═══ Records for processing
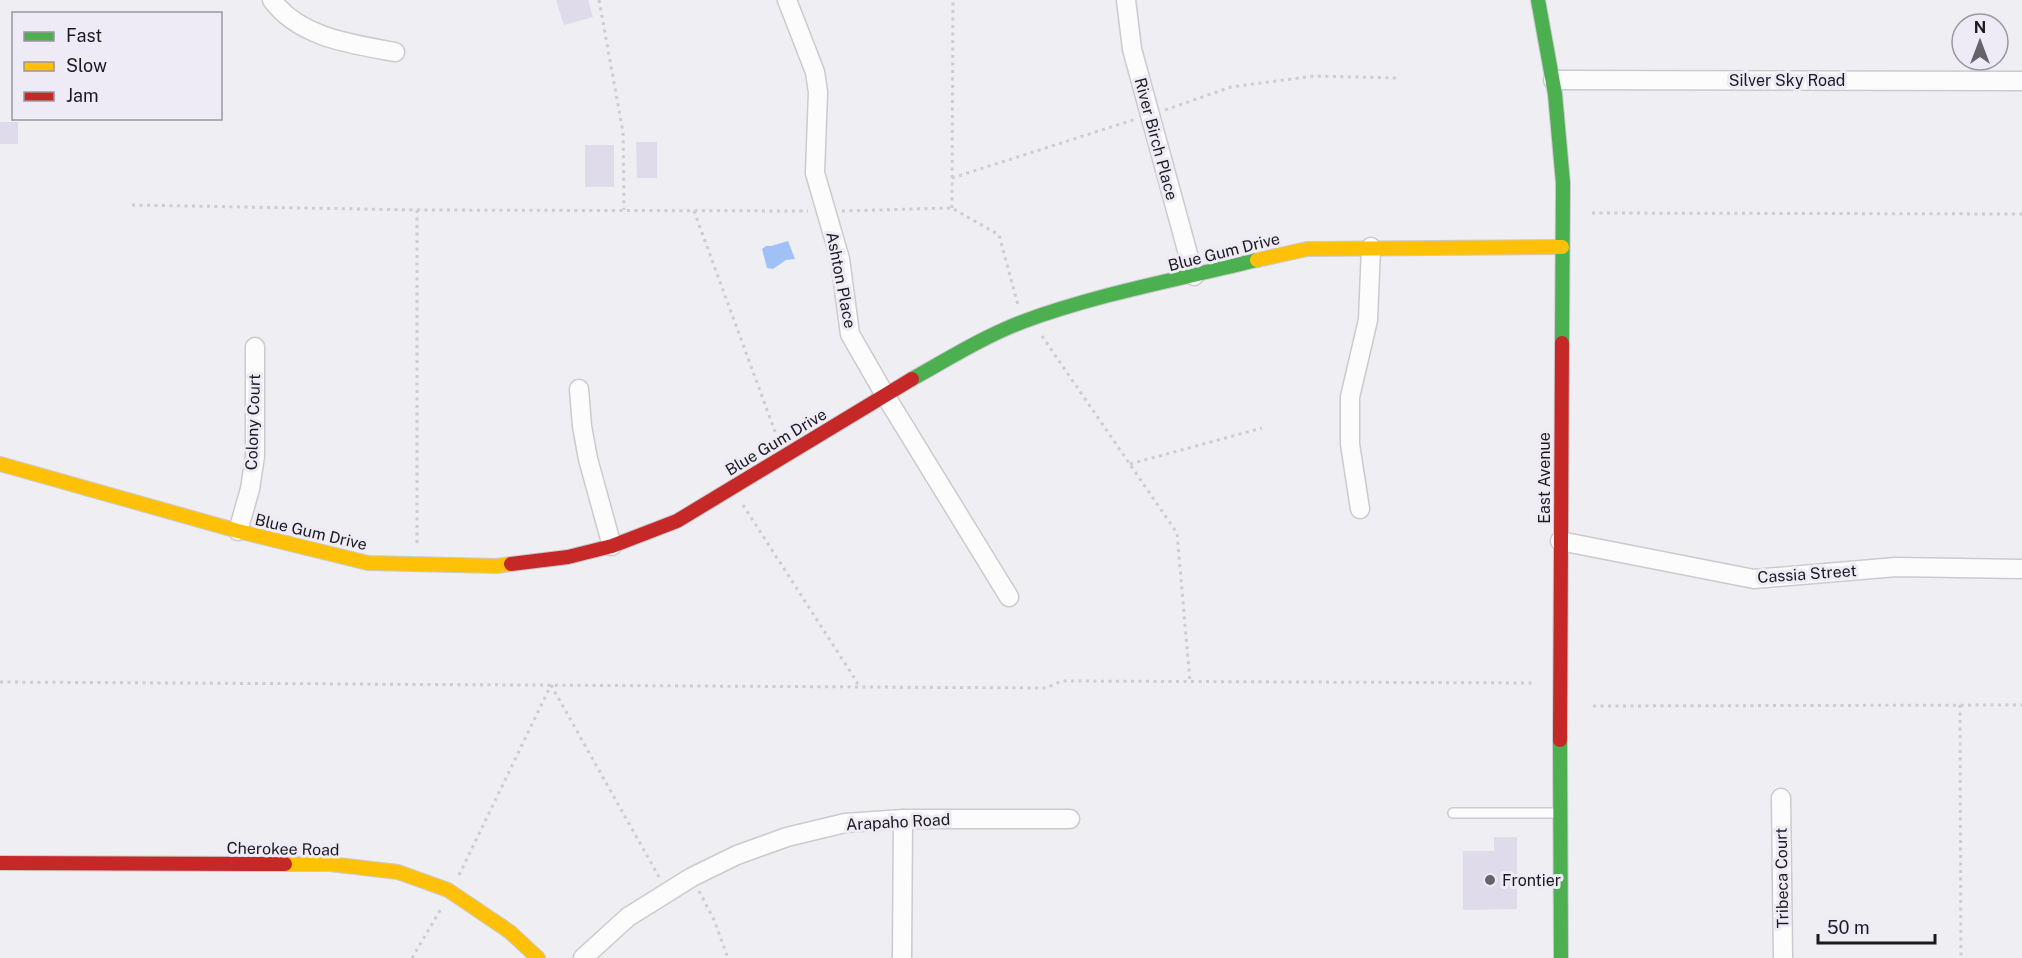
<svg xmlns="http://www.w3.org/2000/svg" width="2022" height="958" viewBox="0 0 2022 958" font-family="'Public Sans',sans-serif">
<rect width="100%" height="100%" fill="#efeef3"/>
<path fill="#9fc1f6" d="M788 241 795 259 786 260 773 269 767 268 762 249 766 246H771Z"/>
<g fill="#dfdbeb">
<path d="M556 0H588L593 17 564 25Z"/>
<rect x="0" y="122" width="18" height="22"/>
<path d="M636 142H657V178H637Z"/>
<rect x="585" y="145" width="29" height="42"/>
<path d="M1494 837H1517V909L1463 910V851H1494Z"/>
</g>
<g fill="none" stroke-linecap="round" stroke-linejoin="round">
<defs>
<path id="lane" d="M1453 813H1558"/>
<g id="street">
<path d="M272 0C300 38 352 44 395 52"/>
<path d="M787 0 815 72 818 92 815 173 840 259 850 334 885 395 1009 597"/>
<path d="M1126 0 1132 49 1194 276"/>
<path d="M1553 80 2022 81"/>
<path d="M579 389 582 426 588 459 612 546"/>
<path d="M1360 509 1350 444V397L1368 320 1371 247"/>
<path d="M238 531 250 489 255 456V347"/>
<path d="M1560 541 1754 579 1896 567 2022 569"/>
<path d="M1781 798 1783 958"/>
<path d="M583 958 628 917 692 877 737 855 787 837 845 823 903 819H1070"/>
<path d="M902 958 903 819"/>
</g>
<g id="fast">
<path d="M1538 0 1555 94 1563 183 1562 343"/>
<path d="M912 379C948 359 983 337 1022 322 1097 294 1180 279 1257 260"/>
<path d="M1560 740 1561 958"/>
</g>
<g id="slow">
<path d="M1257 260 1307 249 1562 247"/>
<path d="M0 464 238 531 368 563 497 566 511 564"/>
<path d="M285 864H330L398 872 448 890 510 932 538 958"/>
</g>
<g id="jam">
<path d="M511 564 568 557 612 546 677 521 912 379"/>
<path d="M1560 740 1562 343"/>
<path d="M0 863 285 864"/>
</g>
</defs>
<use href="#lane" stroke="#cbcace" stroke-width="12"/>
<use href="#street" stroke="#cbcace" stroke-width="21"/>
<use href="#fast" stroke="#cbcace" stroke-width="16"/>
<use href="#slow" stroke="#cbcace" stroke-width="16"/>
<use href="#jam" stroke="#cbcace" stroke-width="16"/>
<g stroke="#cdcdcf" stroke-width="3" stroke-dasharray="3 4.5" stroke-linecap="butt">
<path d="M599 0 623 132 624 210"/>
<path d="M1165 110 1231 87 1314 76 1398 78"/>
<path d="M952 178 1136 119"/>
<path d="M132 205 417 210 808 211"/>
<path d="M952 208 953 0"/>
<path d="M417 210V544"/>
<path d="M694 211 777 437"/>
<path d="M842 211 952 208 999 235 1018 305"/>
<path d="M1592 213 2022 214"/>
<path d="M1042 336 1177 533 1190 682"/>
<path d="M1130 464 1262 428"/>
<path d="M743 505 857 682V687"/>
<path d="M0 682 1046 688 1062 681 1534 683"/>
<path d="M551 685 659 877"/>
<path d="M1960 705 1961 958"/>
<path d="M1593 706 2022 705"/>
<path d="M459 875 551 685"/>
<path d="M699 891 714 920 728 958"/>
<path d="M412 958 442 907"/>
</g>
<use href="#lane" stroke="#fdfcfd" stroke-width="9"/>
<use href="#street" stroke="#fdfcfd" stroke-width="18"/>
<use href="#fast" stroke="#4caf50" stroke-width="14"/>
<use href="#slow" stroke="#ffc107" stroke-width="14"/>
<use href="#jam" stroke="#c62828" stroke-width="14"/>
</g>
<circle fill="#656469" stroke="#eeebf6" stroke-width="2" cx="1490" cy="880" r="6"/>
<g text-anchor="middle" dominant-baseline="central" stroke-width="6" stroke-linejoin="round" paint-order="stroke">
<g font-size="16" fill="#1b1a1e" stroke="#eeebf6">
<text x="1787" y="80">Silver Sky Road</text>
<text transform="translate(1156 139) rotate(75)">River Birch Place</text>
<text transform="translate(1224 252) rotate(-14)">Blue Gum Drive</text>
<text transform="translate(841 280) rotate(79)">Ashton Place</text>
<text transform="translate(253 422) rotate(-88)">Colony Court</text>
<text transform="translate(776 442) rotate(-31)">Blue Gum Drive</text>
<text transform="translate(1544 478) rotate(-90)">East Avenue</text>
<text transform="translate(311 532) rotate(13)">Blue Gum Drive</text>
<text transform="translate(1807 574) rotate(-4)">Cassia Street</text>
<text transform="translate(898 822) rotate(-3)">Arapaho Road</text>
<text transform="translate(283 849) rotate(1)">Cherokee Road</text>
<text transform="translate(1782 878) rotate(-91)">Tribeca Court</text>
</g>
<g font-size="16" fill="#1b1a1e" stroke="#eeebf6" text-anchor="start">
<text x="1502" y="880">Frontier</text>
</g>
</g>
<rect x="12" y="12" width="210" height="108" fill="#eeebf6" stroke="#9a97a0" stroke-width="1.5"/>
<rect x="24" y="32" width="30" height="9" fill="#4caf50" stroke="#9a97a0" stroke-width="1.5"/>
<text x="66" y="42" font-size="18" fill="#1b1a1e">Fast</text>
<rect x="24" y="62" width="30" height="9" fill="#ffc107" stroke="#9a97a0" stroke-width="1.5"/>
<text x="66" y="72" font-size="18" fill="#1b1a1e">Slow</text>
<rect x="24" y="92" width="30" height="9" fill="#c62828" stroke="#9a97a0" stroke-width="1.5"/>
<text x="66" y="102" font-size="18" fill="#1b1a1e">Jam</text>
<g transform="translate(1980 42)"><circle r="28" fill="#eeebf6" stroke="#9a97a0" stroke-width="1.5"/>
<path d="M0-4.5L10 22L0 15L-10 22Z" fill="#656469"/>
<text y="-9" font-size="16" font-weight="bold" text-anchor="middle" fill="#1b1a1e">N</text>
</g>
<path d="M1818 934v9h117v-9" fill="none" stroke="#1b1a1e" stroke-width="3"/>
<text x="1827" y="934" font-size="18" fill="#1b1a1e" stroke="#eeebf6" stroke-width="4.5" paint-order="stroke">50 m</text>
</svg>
══════
═══ Records for processing
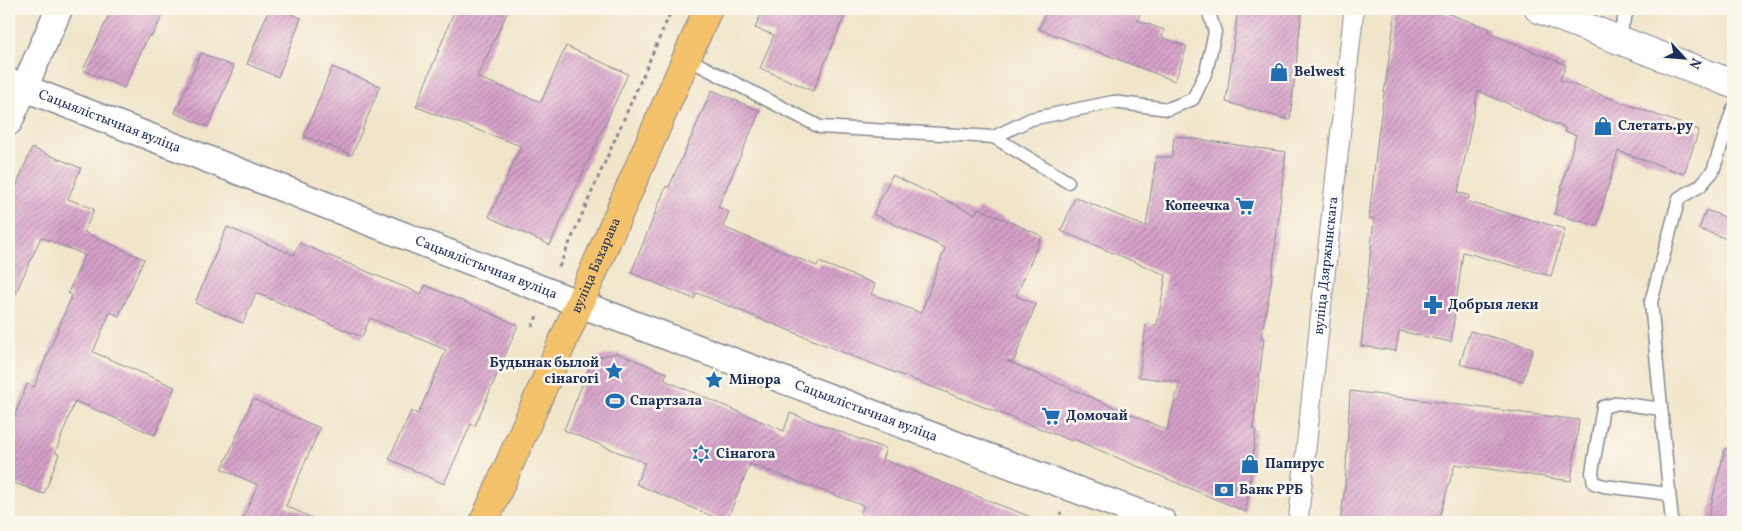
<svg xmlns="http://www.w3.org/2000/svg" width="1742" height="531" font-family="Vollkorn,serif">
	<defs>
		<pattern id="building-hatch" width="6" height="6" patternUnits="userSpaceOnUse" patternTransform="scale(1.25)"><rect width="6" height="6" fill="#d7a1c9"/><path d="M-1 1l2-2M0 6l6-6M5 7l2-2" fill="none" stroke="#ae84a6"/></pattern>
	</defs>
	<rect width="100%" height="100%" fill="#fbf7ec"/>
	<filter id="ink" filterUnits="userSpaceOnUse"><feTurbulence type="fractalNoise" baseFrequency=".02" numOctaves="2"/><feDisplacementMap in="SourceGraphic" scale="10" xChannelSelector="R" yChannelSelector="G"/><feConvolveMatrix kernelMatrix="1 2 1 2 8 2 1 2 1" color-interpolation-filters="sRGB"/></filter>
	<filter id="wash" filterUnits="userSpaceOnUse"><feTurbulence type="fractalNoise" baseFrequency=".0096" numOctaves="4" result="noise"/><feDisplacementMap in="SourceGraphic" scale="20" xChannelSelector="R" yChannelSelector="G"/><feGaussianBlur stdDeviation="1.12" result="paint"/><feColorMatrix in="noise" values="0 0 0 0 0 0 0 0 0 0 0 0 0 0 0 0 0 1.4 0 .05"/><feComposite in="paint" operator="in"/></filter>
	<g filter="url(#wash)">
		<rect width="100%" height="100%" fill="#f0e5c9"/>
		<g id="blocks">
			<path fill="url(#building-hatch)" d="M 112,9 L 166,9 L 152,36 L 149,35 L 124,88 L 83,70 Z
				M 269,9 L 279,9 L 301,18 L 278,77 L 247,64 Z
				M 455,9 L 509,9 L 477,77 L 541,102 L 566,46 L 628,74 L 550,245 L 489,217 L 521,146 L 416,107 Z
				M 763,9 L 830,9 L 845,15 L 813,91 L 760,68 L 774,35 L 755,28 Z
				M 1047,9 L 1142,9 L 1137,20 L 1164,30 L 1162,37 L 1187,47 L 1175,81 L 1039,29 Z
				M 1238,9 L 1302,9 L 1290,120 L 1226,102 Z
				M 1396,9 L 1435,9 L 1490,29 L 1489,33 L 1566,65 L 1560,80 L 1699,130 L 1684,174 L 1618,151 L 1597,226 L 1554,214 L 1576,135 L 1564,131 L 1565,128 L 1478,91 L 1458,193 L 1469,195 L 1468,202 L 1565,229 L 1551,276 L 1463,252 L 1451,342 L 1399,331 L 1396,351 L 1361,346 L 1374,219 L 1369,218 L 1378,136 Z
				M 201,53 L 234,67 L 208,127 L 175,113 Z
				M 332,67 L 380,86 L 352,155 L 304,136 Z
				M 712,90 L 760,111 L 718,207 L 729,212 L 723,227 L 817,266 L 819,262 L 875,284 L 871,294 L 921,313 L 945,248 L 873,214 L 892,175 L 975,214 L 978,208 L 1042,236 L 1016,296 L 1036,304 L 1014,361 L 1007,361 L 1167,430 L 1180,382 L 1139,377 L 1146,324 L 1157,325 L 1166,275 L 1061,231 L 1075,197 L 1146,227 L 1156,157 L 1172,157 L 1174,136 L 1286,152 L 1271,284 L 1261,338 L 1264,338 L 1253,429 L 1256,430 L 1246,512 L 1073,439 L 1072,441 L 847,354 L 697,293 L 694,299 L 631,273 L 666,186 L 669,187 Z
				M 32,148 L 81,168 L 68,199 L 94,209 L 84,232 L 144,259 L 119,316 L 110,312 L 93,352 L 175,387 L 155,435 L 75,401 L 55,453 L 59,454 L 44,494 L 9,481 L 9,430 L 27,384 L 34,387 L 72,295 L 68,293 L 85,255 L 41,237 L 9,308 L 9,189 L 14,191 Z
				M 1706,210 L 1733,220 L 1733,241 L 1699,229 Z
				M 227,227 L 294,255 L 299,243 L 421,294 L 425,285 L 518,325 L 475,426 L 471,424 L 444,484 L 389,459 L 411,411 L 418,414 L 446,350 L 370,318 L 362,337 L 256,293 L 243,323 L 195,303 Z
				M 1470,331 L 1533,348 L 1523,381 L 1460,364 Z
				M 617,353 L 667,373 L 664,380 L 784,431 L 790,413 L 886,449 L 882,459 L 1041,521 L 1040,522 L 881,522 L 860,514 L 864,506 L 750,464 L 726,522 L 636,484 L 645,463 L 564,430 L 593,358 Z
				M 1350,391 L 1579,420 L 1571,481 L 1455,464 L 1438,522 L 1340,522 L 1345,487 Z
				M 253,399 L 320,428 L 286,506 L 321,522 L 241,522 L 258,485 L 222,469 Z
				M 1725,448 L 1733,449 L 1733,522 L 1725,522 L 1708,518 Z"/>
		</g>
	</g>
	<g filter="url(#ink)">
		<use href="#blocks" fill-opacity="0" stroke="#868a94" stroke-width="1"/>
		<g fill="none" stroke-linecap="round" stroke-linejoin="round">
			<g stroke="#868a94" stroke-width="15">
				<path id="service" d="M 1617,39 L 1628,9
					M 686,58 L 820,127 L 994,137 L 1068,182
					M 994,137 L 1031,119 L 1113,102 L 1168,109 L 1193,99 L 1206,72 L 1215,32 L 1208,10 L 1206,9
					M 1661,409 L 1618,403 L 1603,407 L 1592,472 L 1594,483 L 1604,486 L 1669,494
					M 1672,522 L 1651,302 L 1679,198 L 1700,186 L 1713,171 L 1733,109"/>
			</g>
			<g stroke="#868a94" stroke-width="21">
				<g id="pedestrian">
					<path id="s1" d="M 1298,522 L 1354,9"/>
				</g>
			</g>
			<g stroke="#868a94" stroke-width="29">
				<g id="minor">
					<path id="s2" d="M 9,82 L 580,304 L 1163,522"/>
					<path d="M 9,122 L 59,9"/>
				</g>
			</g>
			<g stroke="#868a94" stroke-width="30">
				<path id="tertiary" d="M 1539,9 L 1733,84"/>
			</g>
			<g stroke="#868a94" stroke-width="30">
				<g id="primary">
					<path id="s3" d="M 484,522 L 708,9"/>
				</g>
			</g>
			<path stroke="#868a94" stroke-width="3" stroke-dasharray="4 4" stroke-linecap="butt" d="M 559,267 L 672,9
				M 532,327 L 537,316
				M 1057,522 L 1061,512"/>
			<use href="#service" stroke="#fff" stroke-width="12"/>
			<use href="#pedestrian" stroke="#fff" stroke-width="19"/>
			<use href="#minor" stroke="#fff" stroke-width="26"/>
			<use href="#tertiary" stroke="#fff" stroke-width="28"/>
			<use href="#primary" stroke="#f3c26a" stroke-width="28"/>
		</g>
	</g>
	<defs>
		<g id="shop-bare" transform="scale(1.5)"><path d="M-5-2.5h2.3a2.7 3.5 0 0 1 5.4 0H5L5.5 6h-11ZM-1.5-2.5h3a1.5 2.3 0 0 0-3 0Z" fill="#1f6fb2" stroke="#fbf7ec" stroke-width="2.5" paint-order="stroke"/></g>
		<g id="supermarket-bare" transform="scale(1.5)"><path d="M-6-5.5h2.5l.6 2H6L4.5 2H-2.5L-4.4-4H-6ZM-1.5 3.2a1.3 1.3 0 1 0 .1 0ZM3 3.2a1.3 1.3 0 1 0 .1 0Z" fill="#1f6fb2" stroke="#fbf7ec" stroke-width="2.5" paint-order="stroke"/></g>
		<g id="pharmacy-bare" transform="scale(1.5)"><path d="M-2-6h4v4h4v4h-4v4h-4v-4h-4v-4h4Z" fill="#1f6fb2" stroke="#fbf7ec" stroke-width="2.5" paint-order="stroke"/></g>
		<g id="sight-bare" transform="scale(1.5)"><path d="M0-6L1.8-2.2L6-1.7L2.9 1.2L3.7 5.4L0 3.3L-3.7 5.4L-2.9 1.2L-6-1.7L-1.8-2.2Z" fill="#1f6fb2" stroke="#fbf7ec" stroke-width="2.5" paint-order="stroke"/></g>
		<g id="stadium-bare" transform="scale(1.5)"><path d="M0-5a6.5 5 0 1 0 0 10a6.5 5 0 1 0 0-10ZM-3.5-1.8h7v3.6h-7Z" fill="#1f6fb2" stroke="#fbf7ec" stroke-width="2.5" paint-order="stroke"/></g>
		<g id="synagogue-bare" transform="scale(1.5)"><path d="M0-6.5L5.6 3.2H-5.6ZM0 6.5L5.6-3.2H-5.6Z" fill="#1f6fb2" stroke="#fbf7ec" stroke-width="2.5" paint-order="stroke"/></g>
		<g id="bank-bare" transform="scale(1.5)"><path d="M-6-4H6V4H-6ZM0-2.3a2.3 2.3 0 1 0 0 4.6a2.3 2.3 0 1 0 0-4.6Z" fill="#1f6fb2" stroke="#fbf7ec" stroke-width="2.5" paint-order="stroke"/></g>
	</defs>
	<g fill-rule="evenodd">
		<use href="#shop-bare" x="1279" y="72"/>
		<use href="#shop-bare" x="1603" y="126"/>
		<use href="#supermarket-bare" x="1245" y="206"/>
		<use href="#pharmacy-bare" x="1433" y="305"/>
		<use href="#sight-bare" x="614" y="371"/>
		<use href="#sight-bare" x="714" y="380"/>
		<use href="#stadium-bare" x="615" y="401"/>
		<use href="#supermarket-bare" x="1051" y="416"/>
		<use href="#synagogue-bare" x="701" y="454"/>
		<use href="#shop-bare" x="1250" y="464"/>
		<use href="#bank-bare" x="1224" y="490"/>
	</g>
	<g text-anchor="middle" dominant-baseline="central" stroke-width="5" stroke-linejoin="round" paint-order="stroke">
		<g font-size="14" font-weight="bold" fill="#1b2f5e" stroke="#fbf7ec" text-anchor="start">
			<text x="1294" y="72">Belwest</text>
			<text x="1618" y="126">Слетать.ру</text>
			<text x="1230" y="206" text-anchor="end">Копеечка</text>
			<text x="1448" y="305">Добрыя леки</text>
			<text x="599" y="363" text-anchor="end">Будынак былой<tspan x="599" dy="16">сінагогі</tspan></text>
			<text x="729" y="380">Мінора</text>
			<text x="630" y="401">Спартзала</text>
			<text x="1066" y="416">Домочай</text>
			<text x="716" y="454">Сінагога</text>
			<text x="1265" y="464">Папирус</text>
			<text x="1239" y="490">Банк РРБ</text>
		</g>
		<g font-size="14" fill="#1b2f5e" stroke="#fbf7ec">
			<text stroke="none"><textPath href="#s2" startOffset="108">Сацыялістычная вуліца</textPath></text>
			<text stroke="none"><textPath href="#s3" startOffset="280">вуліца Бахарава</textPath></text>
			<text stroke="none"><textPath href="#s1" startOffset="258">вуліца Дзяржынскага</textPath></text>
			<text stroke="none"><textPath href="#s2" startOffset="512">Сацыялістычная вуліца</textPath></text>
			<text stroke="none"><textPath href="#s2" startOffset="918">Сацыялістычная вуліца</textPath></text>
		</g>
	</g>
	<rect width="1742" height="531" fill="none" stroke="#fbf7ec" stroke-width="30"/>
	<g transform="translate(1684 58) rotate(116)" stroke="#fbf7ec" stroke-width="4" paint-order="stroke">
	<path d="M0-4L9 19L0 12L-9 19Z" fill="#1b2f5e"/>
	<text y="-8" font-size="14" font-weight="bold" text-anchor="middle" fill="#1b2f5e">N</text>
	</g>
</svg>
══════
▶ **What is being asked**
Show me each line of the listing above with "yChannelSelector" in it.

▶ **Exercise response**
	<filter id="ink" filterUnits="userSpaceOnUse"><feTurbulence type="fractalNoise" baseFrequency=".02" numOctaves="2"/><feDisplacementMap in="SourceGraphic" scale="10" xChannelSelector="R" yChannelSelector="G"/><feConvolveMatrix kernelMatrix="1 2 1 2 8 2 1 2 1" color-interpolation-filters="sRGB"/></filter>
	<filter id="wash" filterUnits="userSpaceOnUse"><feTurbulence type="fractalNoise" baseFrequency=".0096" numOctaves="4" result="noise"/><feDisplacementMap in="SourceGraphic" scale="20" xChannelSelector="R" yChannelSelector="G"/><feGaussianBlur stdDeviation="1.12" result="paint"/><feColorMatrix in="noise" values="0 0 0 0 0 0 0 0 0 0 0 0 0 0 0 0 0 1.4 0 .05"/><feComposite in="paint" operator="in"/></filter>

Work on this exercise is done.